[Records from a data source]
++++++
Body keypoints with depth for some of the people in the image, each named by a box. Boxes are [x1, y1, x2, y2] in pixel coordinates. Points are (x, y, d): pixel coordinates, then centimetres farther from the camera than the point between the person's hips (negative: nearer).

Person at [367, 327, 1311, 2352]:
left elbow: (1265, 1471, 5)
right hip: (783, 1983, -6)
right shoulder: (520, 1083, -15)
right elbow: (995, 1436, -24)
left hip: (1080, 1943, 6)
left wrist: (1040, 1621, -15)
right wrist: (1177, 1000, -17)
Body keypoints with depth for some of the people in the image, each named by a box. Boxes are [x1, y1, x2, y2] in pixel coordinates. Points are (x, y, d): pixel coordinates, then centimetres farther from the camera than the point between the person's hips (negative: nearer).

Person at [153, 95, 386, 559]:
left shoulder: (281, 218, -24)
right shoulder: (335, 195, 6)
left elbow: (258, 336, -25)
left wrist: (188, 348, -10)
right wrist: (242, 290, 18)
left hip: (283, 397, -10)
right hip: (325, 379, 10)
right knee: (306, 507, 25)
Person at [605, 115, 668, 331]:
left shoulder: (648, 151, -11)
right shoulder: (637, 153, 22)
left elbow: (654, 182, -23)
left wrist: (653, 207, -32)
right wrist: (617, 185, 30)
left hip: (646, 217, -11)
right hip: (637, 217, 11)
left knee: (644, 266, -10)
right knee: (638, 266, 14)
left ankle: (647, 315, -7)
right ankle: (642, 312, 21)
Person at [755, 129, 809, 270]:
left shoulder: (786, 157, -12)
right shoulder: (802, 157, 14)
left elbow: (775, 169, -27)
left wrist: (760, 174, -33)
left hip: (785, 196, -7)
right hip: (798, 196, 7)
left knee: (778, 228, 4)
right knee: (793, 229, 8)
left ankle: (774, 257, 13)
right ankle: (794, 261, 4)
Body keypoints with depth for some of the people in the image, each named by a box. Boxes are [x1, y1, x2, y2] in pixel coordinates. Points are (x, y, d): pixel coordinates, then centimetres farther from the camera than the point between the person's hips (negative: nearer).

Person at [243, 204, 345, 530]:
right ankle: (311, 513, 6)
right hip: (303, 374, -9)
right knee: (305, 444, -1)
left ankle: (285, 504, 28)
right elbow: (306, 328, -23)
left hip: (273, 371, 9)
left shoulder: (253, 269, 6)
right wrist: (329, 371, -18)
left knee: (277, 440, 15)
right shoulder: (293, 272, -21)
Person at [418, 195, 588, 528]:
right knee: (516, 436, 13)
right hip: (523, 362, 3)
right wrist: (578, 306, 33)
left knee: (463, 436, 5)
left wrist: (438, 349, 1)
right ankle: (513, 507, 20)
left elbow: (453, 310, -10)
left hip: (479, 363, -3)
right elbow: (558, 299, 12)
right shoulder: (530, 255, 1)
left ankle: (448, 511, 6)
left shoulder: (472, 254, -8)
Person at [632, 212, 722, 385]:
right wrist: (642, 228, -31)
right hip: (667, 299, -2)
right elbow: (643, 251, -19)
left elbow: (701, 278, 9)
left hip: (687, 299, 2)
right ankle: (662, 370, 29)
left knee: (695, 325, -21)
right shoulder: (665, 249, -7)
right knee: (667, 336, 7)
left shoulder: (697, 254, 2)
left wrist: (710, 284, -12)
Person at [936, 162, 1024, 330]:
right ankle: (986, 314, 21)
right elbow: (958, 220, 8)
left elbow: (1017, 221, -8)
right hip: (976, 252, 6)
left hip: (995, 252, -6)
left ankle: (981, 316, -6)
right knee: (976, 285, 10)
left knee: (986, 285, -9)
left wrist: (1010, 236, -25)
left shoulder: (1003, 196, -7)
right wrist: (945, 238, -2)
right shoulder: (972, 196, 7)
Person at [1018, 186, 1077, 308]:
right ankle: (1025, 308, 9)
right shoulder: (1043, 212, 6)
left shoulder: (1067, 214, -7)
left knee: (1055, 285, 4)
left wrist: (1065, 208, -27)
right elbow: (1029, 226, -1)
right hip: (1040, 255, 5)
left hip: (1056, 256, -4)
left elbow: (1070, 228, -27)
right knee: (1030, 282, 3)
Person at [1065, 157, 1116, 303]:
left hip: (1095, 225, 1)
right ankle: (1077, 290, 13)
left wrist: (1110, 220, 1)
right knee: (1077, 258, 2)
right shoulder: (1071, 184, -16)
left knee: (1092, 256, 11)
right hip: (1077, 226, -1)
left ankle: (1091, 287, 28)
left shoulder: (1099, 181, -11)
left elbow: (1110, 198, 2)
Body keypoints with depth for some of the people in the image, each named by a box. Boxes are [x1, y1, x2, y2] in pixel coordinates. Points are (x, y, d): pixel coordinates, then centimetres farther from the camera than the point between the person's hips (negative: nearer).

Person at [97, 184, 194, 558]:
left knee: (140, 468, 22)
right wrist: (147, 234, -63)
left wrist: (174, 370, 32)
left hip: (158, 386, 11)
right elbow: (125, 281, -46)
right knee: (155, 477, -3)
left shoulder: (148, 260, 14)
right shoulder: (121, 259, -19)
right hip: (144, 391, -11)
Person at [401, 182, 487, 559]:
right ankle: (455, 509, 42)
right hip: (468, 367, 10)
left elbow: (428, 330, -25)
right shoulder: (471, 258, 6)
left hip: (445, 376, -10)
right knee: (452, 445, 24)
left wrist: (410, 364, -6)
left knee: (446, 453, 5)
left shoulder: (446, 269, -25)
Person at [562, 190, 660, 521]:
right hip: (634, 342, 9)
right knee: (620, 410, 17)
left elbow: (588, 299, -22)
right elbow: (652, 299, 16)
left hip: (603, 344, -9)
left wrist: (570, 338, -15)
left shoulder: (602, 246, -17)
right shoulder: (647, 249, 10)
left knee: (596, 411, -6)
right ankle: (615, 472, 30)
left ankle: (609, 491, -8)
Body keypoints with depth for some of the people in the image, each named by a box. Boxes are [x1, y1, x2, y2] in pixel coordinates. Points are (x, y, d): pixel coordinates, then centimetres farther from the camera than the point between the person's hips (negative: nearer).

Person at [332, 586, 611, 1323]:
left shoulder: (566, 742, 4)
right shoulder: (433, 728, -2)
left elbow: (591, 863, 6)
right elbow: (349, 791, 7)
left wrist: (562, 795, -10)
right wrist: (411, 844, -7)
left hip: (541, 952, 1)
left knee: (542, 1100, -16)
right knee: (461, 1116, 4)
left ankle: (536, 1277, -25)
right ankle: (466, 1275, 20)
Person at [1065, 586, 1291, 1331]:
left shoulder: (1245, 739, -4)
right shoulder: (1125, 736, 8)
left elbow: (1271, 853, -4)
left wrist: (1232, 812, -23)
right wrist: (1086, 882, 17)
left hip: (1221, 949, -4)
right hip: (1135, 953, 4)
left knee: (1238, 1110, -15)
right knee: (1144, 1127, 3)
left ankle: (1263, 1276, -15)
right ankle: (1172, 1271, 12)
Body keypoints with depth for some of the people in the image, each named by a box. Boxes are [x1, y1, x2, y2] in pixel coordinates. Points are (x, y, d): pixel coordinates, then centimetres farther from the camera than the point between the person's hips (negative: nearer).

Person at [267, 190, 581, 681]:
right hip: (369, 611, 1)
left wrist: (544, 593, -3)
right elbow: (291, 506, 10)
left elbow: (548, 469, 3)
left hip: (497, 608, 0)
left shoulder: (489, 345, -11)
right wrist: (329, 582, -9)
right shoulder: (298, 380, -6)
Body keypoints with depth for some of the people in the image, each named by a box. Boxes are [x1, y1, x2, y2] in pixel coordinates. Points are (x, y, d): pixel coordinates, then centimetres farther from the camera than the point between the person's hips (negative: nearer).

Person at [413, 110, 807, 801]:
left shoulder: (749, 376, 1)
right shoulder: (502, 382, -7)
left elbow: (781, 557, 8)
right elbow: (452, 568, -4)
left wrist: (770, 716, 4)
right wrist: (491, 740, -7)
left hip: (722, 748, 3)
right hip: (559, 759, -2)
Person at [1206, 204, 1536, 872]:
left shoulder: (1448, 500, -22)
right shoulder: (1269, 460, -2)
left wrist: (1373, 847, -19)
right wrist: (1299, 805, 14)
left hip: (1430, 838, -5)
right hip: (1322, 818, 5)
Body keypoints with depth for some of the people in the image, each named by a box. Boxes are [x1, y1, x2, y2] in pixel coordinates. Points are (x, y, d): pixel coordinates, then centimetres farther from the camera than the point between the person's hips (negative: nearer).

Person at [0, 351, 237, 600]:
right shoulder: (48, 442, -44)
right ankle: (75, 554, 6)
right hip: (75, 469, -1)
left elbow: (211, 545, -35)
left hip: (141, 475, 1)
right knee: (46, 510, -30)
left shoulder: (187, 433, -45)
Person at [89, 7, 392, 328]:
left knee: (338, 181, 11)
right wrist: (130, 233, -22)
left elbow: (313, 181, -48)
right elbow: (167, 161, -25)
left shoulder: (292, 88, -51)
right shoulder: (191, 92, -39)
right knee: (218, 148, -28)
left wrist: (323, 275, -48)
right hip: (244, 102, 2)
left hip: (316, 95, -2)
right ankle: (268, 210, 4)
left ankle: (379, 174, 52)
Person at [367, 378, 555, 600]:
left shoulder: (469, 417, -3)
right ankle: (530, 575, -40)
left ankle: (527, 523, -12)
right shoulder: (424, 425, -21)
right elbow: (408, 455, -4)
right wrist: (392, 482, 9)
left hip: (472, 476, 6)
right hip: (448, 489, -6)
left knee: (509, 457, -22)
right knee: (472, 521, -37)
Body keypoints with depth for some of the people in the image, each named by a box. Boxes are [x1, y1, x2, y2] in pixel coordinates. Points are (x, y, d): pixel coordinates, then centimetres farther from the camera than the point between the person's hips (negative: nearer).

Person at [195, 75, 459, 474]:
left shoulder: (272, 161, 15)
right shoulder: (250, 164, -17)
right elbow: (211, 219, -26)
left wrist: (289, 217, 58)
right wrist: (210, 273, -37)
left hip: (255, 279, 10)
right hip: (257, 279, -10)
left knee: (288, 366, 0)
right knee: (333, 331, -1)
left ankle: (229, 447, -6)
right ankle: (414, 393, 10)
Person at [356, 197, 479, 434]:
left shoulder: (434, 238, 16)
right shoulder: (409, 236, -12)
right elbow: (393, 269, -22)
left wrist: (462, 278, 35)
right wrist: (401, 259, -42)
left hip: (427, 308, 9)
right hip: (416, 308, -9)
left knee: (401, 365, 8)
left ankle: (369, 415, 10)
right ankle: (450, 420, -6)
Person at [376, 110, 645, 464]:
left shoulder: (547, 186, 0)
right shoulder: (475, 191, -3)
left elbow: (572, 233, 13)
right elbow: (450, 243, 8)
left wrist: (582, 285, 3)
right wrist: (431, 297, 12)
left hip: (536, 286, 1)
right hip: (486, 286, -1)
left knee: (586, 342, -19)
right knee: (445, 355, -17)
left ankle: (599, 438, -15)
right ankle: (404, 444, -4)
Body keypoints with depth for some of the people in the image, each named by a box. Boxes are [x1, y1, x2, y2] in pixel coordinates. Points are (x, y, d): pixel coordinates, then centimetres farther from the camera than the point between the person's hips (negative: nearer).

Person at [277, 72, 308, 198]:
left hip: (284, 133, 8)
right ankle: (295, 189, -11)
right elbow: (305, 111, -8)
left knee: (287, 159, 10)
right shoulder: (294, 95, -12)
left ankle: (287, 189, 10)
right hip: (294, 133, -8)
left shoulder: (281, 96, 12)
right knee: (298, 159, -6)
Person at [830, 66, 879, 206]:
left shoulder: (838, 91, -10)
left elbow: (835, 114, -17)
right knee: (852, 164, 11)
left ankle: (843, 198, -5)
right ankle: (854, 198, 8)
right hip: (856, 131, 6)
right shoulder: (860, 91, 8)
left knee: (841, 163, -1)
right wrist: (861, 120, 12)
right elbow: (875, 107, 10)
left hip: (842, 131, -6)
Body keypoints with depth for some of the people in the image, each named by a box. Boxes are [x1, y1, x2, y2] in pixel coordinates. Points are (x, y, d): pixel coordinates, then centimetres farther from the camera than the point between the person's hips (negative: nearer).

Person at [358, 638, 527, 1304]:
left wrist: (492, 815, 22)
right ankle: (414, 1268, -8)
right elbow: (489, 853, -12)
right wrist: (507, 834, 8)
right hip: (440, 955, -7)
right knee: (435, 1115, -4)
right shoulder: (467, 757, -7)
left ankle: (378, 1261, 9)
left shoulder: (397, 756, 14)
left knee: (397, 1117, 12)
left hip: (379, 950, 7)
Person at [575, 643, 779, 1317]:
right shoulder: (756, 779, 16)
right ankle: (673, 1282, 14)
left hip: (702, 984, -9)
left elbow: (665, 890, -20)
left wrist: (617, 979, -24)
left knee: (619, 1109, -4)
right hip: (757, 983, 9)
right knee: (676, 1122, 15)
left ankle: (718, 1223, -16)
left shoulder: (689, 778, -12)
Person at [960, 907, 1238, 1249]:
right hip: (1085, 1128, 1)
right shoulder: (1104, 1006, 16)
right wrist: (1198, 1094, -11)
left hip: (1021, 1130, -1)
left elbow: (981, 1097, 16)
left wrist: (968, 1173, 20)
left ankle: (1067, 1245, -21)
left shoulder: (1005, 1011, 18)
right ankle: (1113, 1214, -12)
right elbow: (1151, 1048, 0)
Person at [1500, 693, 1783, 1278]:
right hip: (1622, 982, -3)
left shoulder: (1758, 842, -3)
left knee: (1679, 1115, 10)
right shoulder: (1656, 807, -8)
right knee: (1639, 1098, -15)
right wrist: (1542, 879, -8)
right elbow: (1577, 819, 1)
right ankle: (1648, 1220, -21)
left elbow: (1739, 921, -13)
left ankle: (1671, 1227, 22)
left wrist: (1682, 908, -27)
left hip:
++++++
Return, exactly as they stand, the lines from the start of the records above through the line with "right elbow: (995, 1436, -24)", both ends included, and no other lines.

Body keypoints with depth for some of the people in the image, each named by a box. Boxes are [x1, y1, x2, y2] in pixel coordinates. Points are (x, y, d): pixel coordinates, then centimetres farther from the camera than the point between the person's hips (negative: nearer).

Person at [367, 327, 1311, 2352]:
left elbow: (1265, 1471, 5)
right hip: (783, 1983, -6)
right shoulder: (520, 1083, -15)
right elbow: (995, 1436, -24)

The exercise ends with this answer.